The oxidation of iron around 200 °C

Phenomena associated with a critical temperature at ca . 200° C in the oxidation of mild steel sheet in air (for example, a change of slope in the curve relating reciprocal of absolute temperature with logarithm of oxygen uptake in constant time) have been investigated by gravimetric, microchemical and electron-diffraction methods. The evidence is interpreted on the basis of predominant metal-ion diffusion above and predominant oxygen-ion diffusion below 200° C, in the oxide film.
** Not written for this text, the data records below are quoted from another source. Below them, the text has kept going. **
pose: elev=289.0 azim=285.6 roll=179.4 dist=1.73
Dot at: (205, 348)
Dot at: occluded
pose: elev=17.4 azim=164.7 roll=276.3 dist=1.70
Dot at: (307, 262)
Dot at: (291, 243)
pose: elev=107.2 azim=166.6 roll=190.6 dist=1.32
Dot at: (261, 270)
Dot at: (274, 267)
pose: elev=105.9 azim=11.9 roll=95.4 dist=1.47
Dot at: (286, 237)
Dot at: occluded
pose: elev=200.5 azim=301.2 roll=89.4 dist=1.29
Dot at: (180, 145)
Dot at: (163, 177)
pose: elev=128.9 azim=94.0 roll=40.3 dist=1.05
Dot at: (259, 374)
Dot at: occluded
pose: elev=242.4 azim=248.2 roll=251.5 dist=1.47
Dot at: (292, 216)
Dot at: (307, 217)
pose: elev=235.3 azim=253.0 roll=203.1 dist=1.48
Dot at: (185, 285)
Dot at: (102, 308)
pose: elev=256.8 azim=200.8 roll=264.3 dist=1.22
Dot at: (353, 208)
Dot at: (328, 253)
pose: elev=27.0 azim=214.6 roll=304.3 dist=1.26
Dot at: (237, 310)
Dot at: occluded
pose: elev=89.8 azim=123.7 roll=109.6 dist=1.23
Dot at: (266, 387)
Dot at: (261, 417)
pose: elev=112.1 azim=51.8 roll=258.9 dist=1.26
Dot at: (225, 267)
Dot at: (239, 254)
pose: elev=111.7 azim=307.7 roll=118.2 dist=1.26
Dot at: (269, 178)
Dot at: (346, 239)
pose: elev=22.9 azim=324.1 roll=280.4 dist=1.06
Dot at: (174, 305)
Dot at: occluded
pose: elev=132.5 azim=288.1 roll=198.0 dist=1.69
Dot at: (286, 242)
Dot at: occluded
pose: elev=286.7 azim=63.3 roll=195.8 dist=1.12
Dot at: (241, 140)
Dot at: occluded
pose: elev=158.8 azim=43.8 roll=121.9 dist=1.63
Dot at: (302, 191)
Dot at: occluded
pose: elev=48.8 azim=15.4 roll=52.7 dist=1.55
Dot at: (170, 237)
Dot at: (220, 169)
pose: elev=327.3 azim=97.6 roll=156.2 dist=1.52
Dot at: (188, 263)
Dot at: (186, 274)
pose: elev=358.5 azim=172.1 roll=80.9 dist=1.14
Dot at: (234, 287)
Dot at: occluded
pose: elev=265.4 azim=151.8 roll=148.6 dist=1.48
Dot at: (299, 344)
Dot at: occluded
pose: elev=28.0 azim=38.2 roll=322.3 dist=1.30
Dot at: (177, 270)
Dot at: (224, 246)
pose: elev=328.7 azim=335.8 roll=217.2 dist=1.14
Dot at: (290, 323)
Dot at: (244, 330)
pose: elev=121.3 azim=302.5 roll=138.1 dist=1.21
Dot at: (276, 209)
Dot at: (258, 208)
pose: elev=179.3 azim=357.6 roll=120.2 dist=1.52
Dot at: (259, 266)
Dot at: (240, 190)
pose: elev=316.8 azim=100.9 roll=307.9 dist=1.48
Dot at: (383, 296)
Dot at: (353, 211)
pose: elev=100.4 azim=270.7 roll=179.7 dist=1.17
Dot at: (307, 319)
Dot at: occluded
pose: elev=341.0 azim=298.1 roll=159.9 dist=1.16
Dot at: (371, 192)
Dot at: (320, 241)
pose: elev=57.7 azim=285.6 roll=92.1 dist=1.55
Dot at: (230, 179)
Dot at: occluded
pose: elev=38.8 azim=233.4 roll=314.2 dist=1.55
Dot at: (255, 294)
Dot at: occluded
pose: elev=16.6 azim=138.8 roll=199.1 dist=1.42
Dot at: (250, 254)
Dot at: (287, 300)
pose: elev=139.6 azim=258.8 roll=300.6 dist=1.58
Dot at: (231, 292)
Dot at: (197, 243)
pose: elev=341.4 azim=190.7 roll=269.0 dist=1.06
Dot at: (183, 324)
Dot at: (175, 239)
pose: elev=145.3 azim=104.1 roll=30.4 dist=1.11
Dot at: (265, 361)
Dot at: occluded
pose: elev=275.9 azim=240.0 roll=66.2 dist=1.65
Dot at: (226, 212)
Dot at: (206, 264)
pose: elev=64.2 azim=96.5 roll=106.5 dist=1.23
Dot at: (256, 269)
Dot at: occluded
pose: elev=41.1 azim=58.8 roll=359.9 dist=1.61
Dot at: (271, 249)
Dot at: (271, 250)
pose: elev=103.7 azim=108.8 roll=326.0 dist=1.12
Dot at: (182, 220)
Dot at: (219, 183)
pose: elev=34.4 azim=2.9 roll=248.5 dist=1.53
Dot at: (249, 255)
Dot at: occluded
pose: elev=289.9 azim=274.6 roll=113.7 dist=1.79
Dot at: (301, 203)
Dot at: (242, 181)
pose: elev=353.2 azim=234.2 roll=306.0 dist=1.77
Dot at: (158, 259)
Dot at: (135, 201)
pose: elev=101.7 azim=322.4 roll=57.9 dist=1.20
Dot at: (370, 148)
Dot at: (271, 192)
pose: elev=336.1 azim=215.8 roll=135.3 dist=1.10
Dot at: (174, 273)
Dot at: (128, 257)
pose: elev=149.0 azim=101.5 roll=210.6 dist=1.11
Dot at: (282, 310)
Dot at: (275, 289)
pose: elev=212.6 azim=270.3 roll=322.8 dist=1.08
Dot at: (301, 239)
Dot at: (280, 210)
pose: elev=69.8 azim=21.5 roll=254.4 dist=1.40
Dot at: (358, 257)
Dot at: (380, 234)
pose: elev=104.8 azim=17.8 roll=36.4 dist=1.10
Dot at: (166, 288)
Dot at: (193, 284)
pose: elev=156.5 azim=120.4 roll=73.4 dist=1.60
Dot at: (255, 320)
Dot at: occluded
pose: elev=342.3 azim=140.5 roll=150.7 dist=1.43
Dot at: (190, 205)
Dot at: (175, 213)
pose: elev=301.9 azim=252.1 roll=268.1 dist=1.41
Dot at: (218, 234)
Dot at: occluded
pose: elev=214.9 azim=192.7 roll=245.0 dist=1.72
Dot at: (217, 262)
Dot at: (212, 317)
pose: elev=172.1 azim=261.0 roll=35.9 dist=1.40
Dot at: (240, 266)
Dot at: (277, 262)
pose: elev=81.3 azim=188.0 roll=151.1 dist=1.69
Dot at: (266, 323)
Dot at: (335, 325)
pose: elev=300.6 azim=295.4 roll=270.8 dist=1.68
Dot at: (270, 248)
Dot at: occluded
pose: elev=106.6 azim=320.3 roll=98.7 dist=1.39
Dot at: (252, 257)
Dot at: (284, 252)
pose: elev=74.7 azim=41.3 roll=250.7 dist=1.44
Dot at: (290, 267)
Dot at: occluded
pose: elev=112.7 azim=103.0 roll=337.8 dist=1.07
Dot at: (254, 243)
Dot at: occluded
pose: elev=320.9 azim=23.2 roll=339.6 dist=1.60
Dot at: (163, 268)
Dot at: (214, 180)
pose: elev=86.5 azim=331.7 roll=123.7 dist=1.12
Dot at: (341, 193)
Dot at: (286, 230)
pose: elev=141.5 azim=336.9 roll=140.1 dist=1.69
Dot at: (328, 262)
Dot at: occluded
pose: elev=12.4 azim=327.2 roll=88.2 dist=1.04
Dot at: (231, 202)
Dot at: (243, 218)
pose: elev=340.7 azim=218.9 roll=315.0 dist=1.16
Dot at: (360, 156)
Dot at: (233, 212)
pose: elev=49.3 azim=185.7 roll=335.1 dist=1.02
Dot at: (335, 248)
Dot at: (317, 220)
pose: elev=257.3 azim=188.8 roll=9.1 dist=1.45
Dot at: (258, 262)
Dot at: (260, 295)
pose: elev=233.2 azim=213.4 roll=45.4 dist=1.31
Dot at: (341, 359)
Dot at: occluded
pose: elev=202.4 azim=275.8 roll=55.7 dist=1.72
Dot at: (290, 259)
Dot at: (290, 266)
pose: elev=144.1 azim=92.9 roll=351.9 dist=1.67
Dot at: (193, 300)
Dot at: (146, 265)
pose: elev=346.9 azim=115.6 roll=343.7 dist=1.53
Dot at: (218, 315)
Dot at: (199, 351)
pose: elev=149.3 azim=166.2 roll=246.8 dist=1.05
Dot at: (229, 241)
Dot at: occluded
In the film an outer layer of rhombohedral α -Fe 2 O 3 , overlies a layer of cubic oxide which, initially nearer γ -Fe 2 O 3 , tends towards Fe 3 O 4 —rapidly and completely above 200° C, slowly and incompletely below 200° C. Above 200° C the rate of oxidation is controlled by the diffusion of ions across the film (Wagner mechanism), the parabolic law is followed, and oxygen uptake derived from the weight increase of the specimen is coincident with the oxygen content of the film on removal from the substrate. The film, being produced outside the original metal/air interface, is relatively insensitive to the mode of preparation of the surface, and interface colours readily develop. Below 200° C, oxidation again involves ion diffusion across the film, but the rate is controlled by a boundary reaction with a consequent logarithmic relationship with time. Since oxidation now proceeds at an oxide-metal interface the optical homogeneity of the oxidized layer is very sensitive to the initial condition of the surface. Abraded surfaces carry initially a heterogeneous layer (abrasion-produced oxide in a matrix of iron) in which oxidation can proceed without contributing to the overlying (strippable) film on which the development of interference colours depends. Thickening of the film and progression of colours may be long delayed during the period of oxygen uptake within the substrate. This period may be eliminated or. reduced either by removal of the heterogeneous layer by acid etching or by its modification by vacuum annealing. Although the disturbed substrate on abraded specimens serves in this way to provide evidence for the inward diffusion of oxygen, it exerts no appreciable control over the total oxygen uptake either above or below 200° C.